### Provided text
# Newbie - Affordable Vinyl Printer Cutter Info



## muddywaters (Aug 25, 2008)

I am new to this business and am looking for an affordable vinyl printer / cutter plotter that can print and cut up to a 16X20 image. I am limited on funds but want a reliable plotter. I am primarily going to be jersey id (name and number) kits. I read that uscutter plotters are good but could not find one that could do both printing and cutting. Thanks for your help.


----------



## theflowerboxx (Mar 26, 2007)

If you want one that both prints and cuts be ready to spend about $15,000 or more for a new one.


----------



## Nvr2Old (Oct 14, 2009)

muddywaters said:


> I am new to this business and am looking for an affordable vinyl printer / cutter plotter that can print and cut up to a 16X20 image. I am limited on funds but want a reliable plotter. I am primarily going to be jersey id (name and number) kits. I read that uscutter plotters are good but could not find one that could do both printing and cutting. Thanks for your help.


Why do you need a printer/plotter?
Perhaps you meant a plotter and a printer?
I have a USCutter Laserpoint 24 and it cuts vinyl great. Sure it's not a Roland or Graphtec, but I only spent a fraction of the price to get started.
I would think for doing jersey id it should be fine. I have cut 3 color vinyl transfer designs for t-shirts, no problem. Just have to set registration marks for each color. The eco-film I am using gives near screen printing results. I did have to spend a little extra time to set up my cutter properly, but now it cuts flawlessly. 
I also have an Epson 1400 printer with refillable ink cart system. Will be using pigment inks for transfers on lights, with JPSS paper.
Hope this helps


----------



## miktoxic (Feb 21, 2008)

they make a decal material that can be printed on with an inkjet printer. don't know about size availability, but if you bought a cutter with contour cutting capabilities (able to read registration marks) that would be a plus. but a machine that prints and then cuts costs around 13k as mentioned above.


----------



## dhearn (Aug 22, 2008)

If you are just looking for a cutter, do what I did. I found one used on Craigslist. Bought a 24" Vinyl Express QE60 Plus from a guy that hardly used it for $1000. He even threw in the software, a bunch of rolls of vinyl and several clip art CDs. Thing has been working flawlessly for me for over a year now. I've more than paid for it from the sign jobs I have done with it.


----------



## jayjays prints (Oct 26, 2009)

Sorry this may seem like a stupid question but am also new to the game, could an Epson 1400 ink-jet printer print out multi colour prints and photos onto transfer papers wich would then be pressed onto the garments with a heat press? and could you print up to A3 size? look forward to your replies. thanks guys.


----------



## Nvr2Old (Oct 14, 2009)

jayjays prints said:


> Sorry this may seem like a stupid question but am also new to the game, could an Epson 1400 ink-jet printer print out multi colour prints and photos onto transfer papers wich would then be pressed onto the garments with a heat press? and could you print up to A3 size? look forward to your replies. thanks guys.


I have an Epson 1400 printer and yes you can print on 11 x 17 transfer paper. Here is a link to some new dark transfer paper I just tried called http://www.t-shirtforums.com/inkjet-heat-transfer-paper/t102164.html


----------



## jayjays prints (Oct 26, 2009)

thanks never2old will look them up


----------



## jayjays prints (Oct 26, 2009)

Hey nvr2old sorry to bombard you with so many questions, where did you source your epson and in terms of inks etc do just soruce that from the same people aswell? look forward to your reply. thanks once again jayjays prints


----------



## Nvr2Old (Oct 14, 2009)

jayjays prints said:


> Hey nvr2old sorry to bombard you with so many questions, where did you source your epson


I got my Epson 1400 on sale from Office Depot a while ago. Check Epson.com and check the online office stores for one that's on sale. Retail is around $300. You should be able to find for about $200.


jayjays prints said:


> and in terms of inks etc do just soruce that from the same people aswell? look forward to your reply. thanks once again jayjays prints


I purchased refillable ink carts and pigment inks from InkJetCarts Home The refill kit is around $120.


----------

Items listed in a dataset
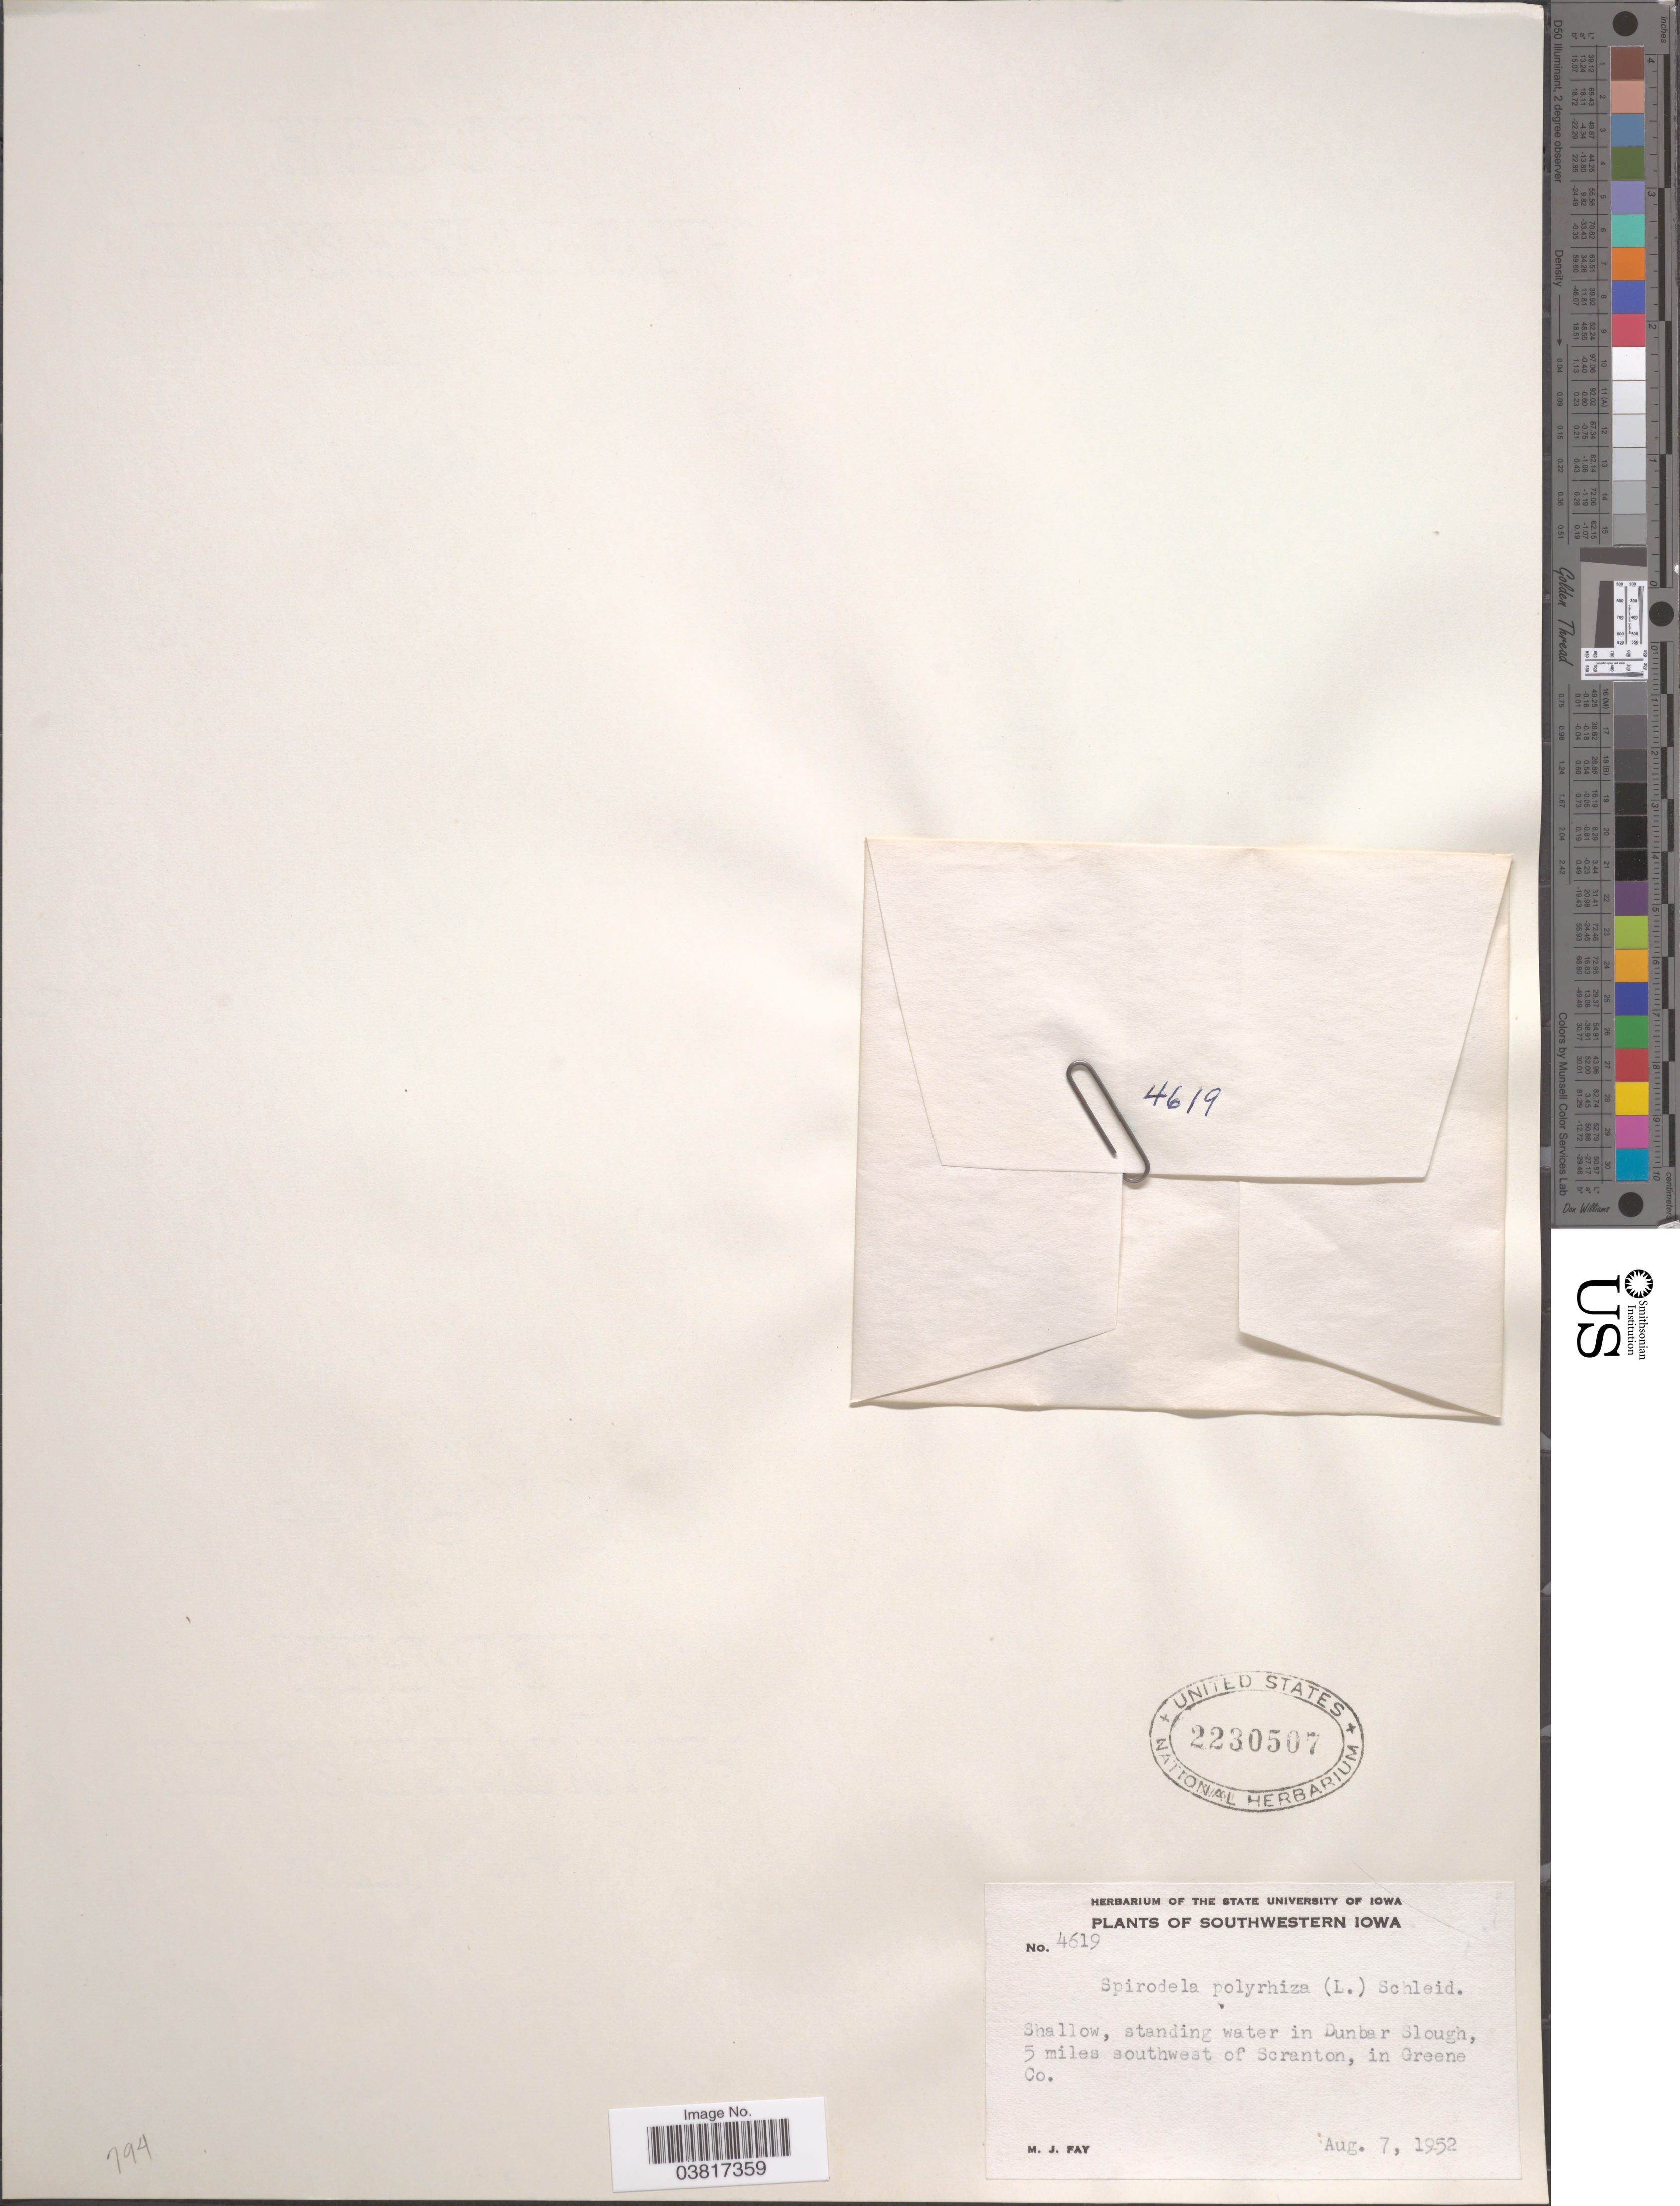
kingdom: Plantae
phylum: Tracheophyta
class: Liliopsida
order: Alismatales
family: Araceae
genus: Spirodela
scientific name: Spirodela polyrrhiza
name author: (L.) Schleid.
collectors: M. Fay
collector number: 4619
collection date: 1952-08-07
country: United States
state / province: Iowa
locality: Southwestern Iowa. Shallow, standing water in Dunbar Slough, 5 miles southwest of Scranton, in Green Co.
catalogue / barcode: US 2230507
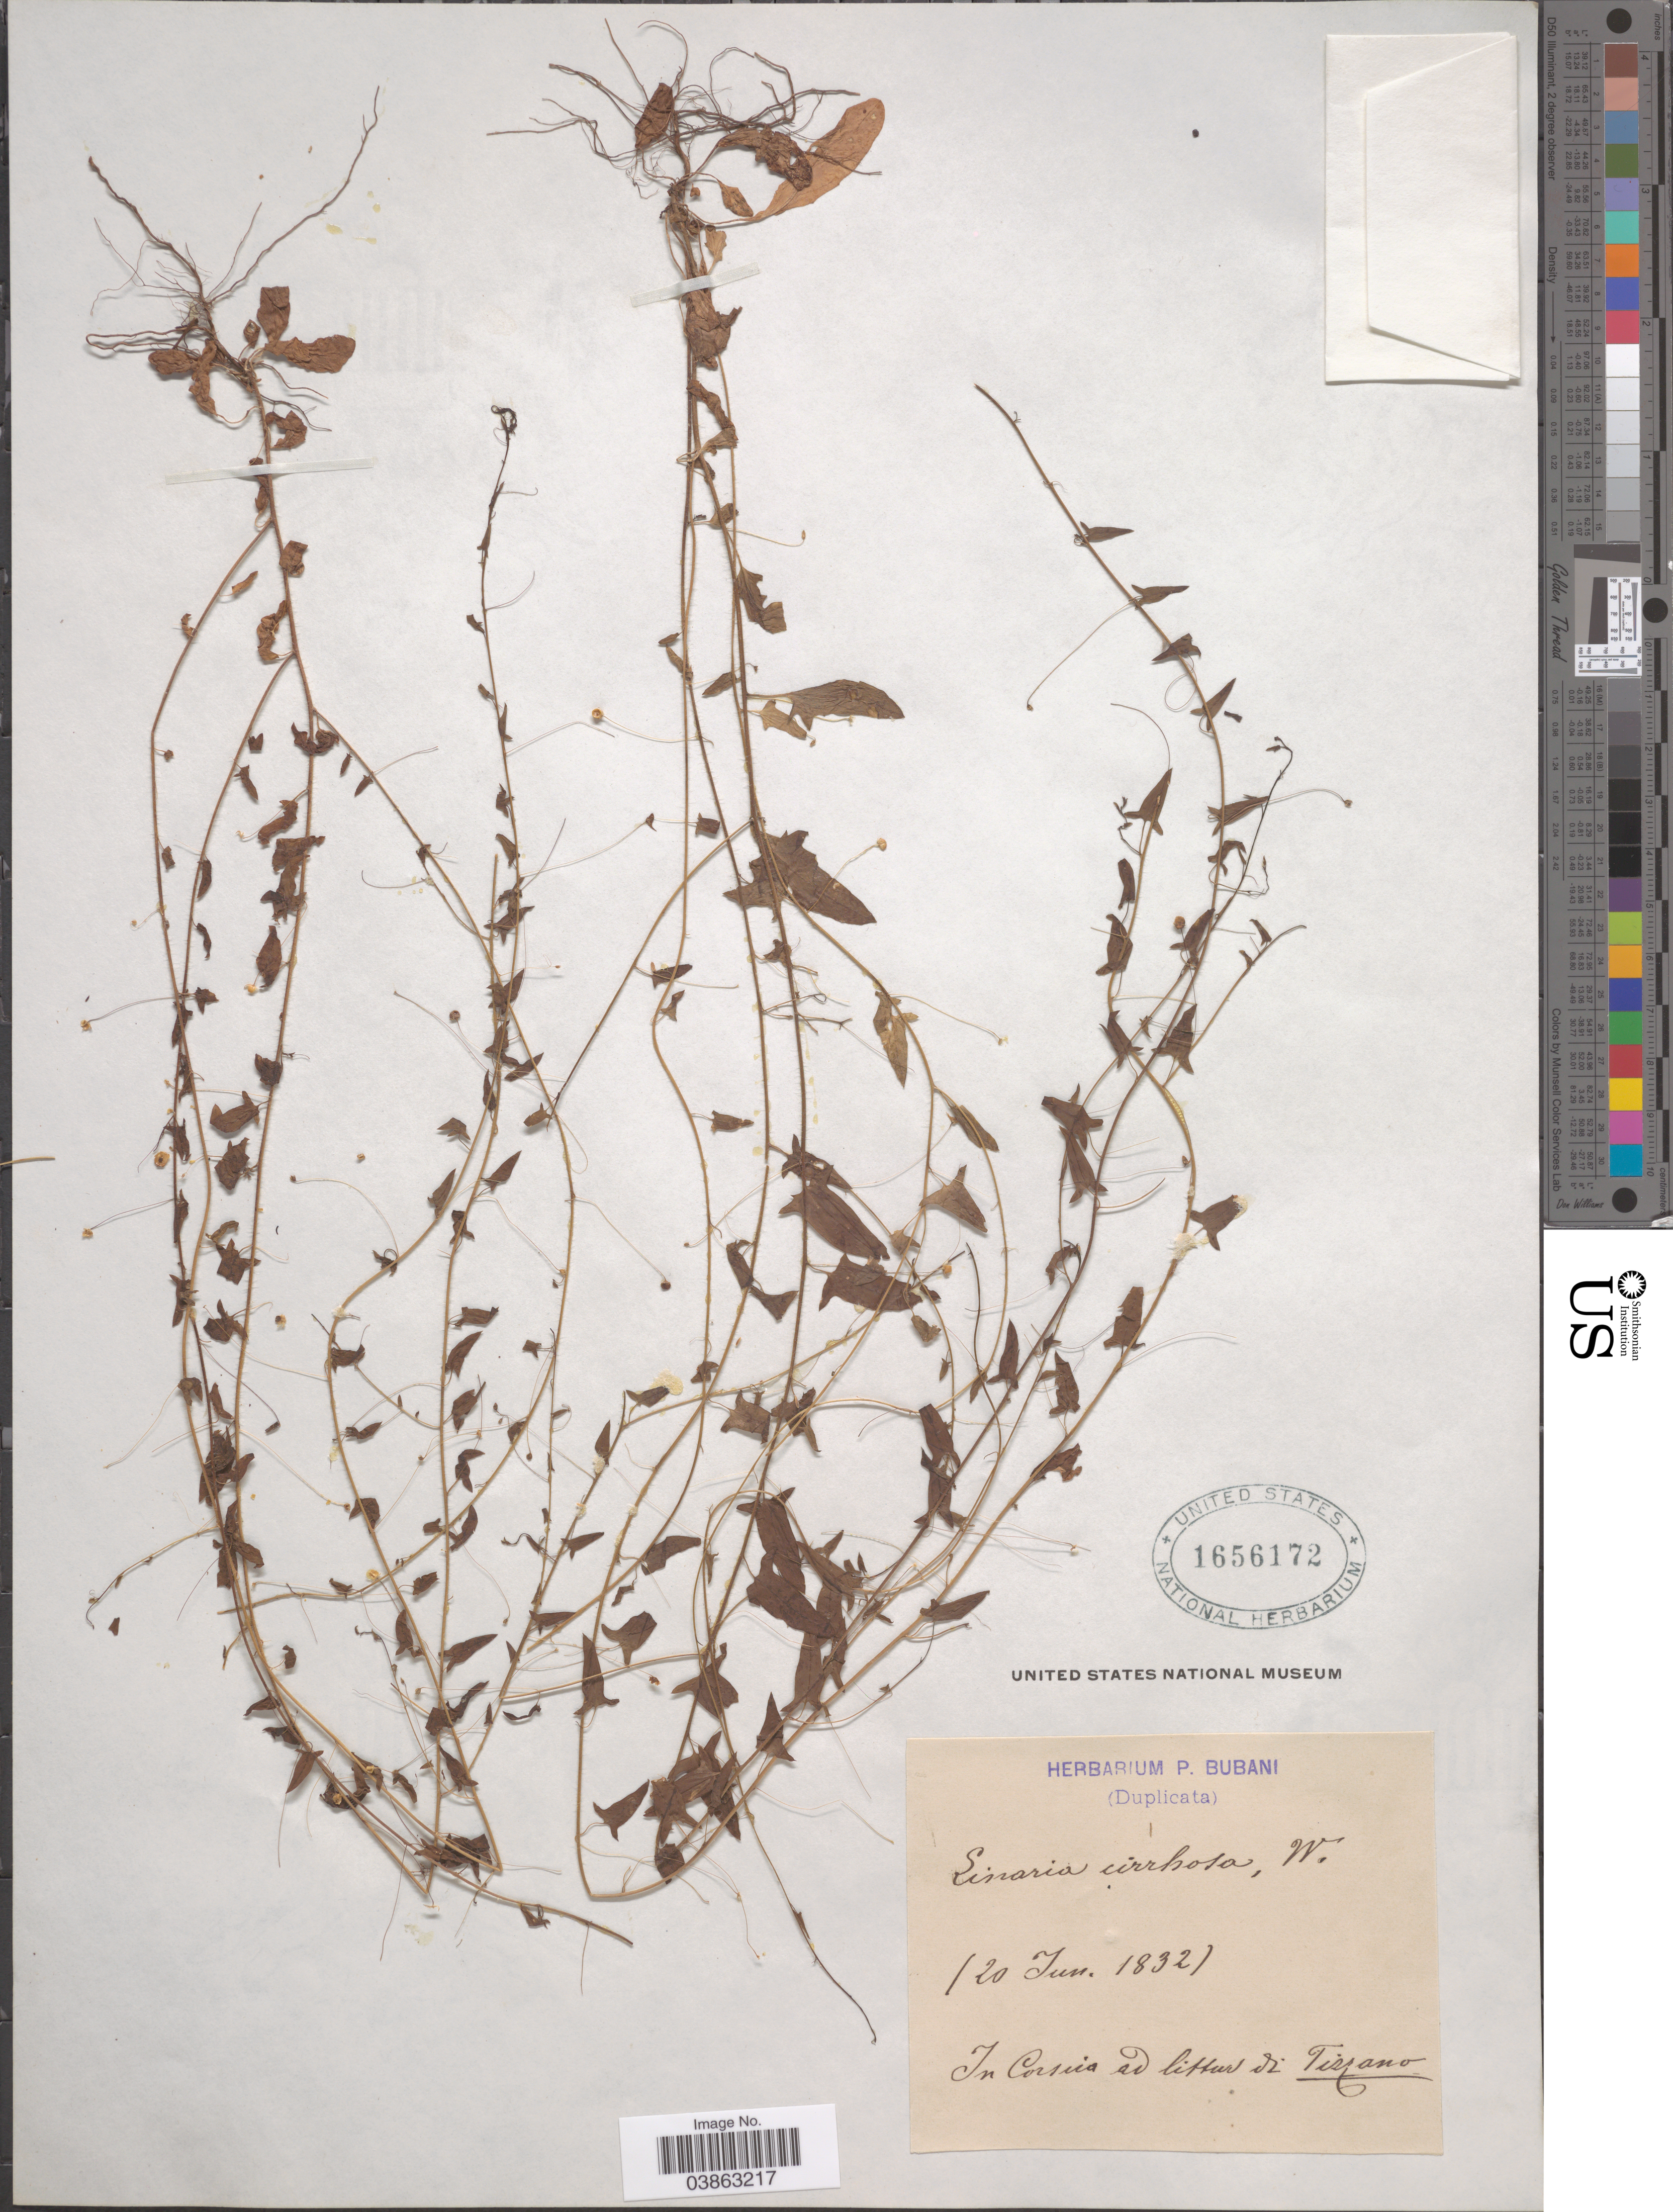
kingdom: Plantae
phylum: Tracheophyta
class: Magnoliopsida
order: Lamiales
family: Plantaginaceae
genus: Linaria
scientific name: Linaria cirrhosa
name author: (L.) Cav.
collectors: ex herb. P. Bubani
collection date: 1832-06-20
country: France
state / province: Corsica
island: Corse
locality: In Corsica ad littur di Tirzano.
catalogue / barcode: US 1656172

### What you are asked to do
Name each distinct user who posts in the vinyl printer cutter thread, counting repeat posters once.

### Task result
muddywaters
theflowerboxx
Nvr2Old
miktoxic
dhearn
jayjays prints